#### TASK TO CARRY OUT:
In the text on offshore vessel connectivity, how many more Global Xpress Ka-band satellites does Inmarsat plan?

Inmarsat vice president for offshore, energy and fishing, Eric Griffin, explained how satellite communications, as part of a growing network of connectivity, enable the performance of vessels to be tracked and analysed. He said owners can use this connectivity to monitor fuel consumption to optimise vessel operations, for remote diagnostics and network maintenance and to improve crew welfare.

Data and connectivity are clearly critical for vessel optimisation, said Mr Griffin. Digital applications depend on communications. Applications include deploying internet-of-things (IoT) on vessels, streaming security video from vessels to shore, transmitting real-time data to cloud facilities and analysing fuel and oil data for condition and performance monitoring.

Inmarsat is investing in its satellite network, with two sixth-generation satellites placed in orbit and three more Global Xpress Ka-band satellites planned, plus two payloads on highly elliptical orbit satellites expected by 2025.

Connectivity enables OSV owners to use digitalisation platforms such as Kongsberg Digitals Kognifai marketplace, to access vessel optimisation applications and store operational data in cloud infrastructure. Kongsberg Digital growth manager for offshore and special purpose vessels, Svein Ove Farstad, said connectivity was the spine of digitalisation strategies, enabling operational data analysis.

Data is captured and shared on board vessels, Mr Farstad said. Data is then transferred to one data cloud and shipowners can decide how to use the information and test applications.

Uptime senior vice president for rentals and services, Andreas Seth, explained some of the digital and autonomous technologies the company is introducing in 2023. It already monitors operations of its walk-to-work gangways on vessels working in oil, gas and renewables.

Uptime will introduce technology for tracking crew and cargo as it is transferred from vessels to offshore facilities, such as wind turbine foundations or wellhead platforms.

We are harvesting more data on operations and have developed three applications for using real-time data, said Mr Seth. This includes using data for controlling walk-to-work gangways and actively compensating for vessel motions.

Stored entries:

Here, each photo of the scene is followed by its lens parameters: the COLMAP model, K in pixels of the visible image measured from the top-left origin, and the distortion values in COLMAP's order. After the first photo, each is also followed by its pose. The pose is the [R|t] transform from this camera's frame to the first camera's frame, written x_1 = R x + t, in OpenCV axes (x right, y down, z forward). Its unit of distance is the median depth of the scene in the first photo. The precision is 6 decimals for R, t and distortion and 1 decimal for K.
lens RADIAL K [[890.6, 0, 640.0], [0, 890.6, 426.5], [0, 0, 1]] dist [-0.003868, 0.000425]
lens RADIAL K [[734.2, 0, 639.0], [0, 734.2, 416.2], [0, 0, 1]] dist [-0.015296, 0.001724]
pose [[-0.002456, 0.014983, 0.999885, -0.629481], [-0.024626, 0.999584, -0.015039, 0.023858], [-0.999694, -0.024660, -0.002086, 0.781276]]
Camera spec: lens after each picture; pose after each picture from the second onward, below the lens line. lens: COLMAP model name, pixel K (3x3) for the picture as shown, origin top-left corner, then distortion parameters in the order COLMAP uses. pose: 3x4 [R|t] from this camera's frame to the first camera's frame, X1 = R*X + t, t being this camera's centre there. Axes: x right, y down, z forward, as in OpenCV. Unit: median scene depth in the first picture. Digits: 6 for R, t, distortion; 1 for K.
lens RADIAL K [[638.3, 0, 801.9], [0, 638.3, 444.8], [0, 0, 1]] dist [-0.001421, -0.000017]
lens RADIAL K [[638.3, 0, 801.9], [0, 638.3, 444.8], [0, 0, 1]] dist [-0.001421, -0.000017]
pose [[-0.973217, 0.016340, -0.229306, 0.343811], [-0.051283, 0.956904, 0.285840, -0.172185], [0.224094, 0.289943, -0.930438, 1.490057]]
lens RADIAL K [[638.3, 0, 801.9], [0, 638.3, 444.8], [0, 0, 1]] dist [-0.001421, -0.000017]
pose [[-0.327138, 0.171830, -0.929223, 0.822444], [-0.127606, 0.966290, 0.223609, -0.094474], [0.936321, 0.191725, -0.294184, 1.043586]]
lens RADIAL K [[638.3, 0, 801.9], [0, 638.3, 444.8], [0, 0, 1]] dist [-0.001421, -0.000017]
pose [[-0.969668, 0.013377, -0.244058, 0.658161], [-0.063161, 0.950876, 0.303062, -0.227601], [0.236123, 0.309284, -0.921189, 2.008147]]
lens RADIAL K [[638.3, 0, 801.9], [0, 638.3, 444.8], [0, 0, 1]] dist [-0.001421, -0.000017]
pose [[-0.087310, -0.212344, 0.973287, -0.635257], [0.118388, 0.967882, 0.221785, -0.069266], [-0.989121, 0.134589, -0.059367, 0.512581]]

#### THE COMPLETED TASK:
Three.